文書の抜粋:

千葉市の幕張メッセで行われたテコンドー女子57キロ級は、3大会連続出場でメダル獲得を目指す濱田真由選手が、1回戦でニジェールの選手と対戦しました。
濱田選手は、2ポイントをリードされた第2ラウンドの残り時間わずかのところで、中段への蹴りを決めて同点に追いつきました。
第3ラウンドでは中段に蹴りを決めて一時リードしましたが、終盤立て続けにポイントを奪われ、6対11で敗れました。
このニジェールの選手が次の試合で敗れ、敗者復活戦に回ることはできず、濱田選手は日本のテコンドーで2000年のシドニー大会以来5大会ぶりとなるメダルを獲得することはできませんでした。
テコンドー女子57キロ級、金メダルはアメリカのアナスタシヤ・ゾロティッチ選手、銀メダルはロシアオリンピック委員会のタチアナ・ミニナ選手、銅メダルは台湾の羅嘉レイ選手とトルコのハティジェ・キュブラ・イルギュン選手でした。
※「レイ」は、偏が「令」、つくりが「羽」の旧字体
股関節の痛み乗り越えて迎えた東京大会
濱田選手は長年、股関節の痛みに悩まされてきました。股関節のけがは脚を鋭く柔軟に使うテコンドー選手にとっては致命傷になりかねません。
このため、濱田選手は前回、リオデジャネイロ大会の次の年の2019年2月、股関節の手術に踏み切りました。
大きな決断の代償は少なくありません。難しい調整を強いられました。
「手術のあと、最初の1年は基本的な動きしかできなかった」と振り返ります。
刻一刻近づく本番を前に、なかなか実戦形式の稽古ができません。もどかしい日々が過ぎていきました。

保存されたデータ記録
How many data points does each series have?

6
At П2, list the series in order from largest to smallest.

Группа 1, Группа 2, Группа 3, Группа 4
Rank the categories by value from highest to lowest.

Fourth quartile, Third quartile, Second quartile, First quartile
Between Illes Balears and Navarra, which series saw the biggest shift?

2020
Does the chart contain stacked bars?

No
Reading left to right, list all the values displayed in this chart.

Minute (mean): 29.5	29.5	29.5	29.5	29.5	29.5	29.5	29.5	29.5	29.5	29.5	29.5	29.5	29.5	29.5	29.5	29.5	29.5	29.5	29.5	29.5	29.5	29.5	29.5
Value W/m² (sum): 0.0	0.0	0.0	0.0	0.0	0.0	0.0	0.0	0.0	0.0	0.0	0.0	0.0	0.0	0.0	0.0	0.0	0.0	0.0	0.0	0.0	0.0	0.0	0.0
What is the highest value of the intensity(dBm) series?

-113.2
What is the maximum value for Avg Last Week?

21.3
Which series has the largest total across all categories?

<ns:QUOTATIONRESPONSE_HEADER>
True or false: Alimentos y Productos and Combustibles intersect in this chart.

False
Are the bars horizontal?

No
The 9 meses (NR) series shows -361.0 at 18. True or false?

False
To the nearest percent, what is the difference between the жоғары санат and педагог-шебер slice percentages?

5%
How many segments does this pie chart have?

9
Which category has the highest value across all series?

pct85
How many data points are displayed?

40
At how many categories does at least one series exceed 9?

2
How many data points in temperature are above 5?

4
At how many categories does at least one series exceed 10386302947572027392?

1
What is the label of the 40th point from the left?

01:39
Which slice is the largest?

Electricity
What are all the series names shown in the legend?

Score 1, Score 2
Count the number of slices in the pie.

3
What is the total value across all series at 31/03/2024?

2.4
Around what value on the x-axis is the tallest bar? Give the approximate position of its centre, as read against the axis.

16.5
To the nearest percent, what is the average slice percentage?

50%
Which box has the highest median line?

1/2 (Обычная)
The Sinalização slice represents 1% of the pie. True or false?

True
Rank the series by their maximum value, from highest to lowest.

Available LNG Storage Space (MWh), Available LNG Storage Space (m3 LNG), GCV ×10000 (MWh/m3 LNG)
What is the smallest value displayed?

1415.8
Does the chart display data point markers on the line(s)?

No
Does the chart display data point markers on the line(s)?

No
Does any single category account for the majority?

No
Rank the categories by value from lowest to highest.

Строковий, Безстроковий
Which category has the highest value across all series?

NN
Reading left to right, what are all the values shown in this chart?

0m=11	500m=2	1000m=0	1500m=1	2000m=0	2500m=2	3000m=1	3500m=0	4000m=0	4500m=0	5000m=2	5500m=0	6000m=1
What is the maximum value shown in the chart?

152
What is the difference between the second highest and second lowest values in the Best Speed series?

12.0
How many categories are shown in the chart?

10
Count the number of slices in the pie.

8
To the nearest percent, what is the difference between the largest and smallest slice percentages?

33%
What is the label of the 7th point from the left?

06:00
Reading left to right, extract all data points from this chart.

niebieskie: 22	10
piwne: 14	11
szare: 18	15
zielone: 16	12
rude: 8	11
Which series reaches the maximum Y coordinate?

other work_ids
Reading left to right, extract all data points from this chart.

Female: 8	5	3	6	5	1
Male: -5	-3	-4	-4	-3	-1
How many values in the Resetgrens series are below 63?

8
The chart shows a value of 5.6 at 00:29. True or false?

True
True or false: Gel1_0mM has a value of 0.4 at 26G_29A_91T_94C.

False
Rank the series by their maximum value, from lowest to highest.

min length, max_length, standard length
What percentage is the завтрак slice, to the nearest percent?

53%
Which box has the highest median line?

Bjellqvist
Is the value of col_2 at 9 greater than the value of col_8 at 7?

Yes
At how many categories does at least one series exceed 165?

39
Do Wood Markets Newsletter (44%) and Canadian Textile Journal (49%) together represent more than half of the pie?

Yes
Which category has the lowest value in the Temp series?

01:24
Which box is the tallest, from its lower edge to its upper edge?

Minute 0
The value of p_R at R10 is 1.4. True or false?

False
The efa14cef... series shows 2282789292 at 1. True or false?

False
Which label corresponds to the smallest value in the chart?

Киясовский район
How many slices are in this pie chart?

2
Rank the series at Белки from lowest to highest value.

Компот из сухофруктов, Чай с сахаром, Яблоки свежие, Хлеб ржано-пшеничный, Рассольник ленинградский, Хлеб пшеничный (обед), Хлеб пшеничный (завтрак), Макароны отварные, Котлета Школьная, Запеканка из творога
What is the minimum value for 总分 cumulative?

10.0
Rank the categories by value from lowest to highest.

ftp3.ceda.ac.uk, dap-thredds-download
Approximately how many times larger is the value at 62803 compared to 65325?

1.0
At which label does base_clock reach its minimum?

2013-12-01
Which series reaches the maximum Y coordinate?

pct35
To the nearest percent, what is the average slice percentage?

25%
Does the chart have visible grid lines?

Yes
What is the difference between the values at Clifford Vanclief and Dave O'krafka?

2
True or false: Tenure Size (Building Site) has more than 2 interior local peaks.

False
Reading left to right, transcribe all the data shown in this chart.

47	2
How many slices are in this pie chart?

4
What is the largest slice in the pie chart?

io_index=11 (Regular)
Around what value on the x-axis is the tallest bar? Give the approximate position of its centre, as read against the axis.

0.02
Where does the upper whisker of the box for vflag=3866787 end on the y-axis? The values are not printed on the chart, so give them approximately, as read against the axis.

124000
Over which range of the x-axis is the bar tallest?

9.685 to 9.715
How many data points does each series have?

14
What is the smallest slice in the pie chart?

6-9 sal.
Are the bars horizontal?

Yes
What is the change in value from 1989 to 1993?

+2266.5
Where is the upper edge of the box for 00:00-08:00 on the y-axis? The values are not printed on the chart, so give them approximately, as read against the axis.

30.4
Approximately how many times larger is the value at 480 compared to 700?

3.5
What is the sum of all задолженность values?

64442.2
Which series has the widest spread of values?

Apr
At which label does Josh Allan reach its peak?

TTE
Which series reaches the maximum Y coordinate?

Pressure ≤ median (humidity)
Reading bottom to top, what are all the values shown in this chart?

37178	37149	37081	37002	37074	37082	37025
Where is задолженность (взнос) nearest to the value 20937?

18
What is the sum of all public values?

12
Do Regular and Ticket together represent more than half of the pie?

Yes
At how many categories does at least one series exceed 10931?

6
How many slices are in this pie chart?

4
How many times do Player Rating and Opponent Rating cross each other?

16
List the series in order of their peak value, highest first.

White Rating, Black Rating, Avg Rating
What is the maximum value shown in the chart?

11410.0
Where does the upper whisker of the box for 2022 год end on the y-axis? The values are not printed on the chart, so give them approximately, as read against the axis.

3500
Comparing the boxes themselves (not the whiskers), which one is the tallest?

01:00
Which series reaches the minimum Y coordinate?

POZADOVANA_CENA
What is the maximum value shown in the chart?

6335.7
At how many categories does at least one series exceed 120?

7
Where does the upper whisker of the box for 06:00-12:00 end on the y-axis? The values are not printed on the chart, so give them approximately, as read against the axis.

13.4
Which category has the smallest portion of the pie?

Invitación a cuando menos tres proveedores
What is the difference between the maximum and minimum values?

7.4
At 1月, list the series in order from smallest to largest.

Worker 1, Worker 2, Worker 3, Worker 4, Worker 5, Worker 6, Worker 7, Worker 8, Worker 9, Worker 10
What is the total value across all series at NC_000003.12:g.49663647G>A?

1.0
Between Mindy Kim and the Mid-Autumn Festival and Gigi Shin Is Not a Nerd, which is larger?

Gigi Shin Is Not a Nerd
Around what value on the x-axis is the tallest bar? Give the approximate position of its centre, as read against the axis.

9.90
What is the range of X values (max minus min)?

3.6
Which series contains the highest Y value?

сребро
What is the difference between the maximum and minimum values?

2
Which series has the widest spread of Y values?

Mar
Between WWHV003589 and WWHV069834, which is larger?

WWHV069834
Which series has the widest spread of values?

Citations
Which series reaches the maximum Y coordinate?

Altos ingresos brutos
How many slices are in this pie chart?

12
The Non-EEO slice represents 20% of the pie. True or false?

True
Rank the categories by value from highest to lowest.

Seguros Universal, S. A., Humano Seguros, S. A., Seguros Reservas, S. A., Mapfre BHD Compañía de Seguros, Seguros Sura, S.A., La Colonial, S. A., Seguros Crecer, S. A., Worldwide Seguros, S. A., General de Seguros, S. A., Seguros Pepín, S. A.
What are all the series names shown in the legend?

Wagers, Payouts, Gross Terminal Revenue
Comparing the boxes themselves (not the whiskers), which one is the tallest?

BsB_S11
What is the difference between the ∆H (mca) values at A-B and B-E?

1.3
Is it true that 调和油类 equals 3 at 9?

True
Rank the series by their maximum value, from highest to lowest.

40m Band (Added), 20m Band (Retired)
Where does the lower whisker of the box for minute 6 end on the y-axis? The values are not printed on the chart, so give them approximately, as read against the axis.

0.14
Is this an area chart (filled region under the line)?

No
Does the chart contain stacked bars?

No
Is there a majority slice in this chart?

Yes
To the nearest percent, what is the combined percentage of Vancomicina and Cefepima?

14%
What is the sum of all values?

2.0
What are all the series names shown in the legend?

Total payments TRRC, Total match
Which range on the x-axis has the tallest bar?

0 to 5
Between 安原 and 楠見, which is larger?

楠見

課題 1: 濱田選手の記事のうち、「このニジェールの選手が次の試」で始まり「大きな決断の代償は少なくありません。難しい調整を強いられました。」までの部分を、一字一句そのまま書き写してください。
課題 2: 濱田選手のテコンドーの記事を、最後の文の後から先へ書き進めること。
記録はここでは関係しない。

回答 1:
このニジェールの選手が次の試合で敗れ、敗者復活戦に回ることはできず、濱田選手は日本のテコンドーで2000年のシドニー大会以来5大会ぶりとなるメダルを獲得することはできませんでした。
テコンドー女子57キロ級、金メダルはアメリカのアナスタシヤ・ゾロティッチ選手、銀メダルはロシアオリンピック委員会のタチアナ・ミニナ選手、銅メダルは台湾の羅嘉レイ選手とトルコのハティジェ・キュブラ・イルギュン選手でした。
※「レイ」は、偏が「令」、つくりが「羽」の旧字体
股関節の痛み乗り越えて迎えた東京大会
濱田選手は長年、股関節の痛みに悩まされてきました。股関節のけがは脚を鋭く柔軟に使うテコンドー選手にとっては致命傷になりかねません。
このため、濱田選手は前回、リオデジャネイロ大会の次の年の2019年2月、股関節の手術に踏み切りました。
大きな決断の代償は少なくありません。難しい調整を強いられました。

回答 2:
濱田選手を駆り立てたのは、自国で開催されるオリンピックで結果を残したいという強い思いでした。
「目標に届かなかったロンドン(5位)、リオデジャネイロ(準々決勝敗退)とは全然気持ちが違う。東京という大舞台でしっかり決めたい」と気持ちが揺らぐことはありませんでした。
大会は、新型コロナウイルスの影響で濱田選手にとっては幸いともいえる1年延期。
実戦形式の稽古ができるようになったのはことし3月。ここから急ピッチで準備を進めてきました。
「相手が蹴りにくいように動きを封じながら、試合の流れの中で技をしっかり決めたい」と攻守に神経を研ぎ澄ませた濱田選手。
本番に向けては得意の上段蹴りを決めるための駆け引きをどうするかに心を砕いてきました。
3大会連続出場のオリンピックとなった濱田選手は25日の1回戦、アフリカ王者のニジェールの選手と対戦しました。濱田選手は事前の準備どおり、相手と距離を取ってチャンスをうかがう冷静な試合運びを見せました。
第3ラウンド、残り1分までは2点のリード。初戦突破はすぐそこでした。
「相手が疲れていると思ったので、いけると思った」という濱田選手。
しかし、ここからたたみかけることができませんでした。逆に立て続けに蹴りを決められ、逆転負け。
初戦敗退という悔しい結果に終わりました。
試合後、濱田選手は「大会に臨むための準備はこれまでの中でいちばんできていた。試合でも悔いが残らないよう力を出し切れた」と、どこか納得しているような表情を見せました。
史上初のオリンピック延期をいわば追い風にして、逆境を乗り越えて出場した自身3回目の大舞台。目標のメダル獲得はなりませんでしたが、濱田選手がここまでたどり着いた過程には勝敗以上の価値がありました。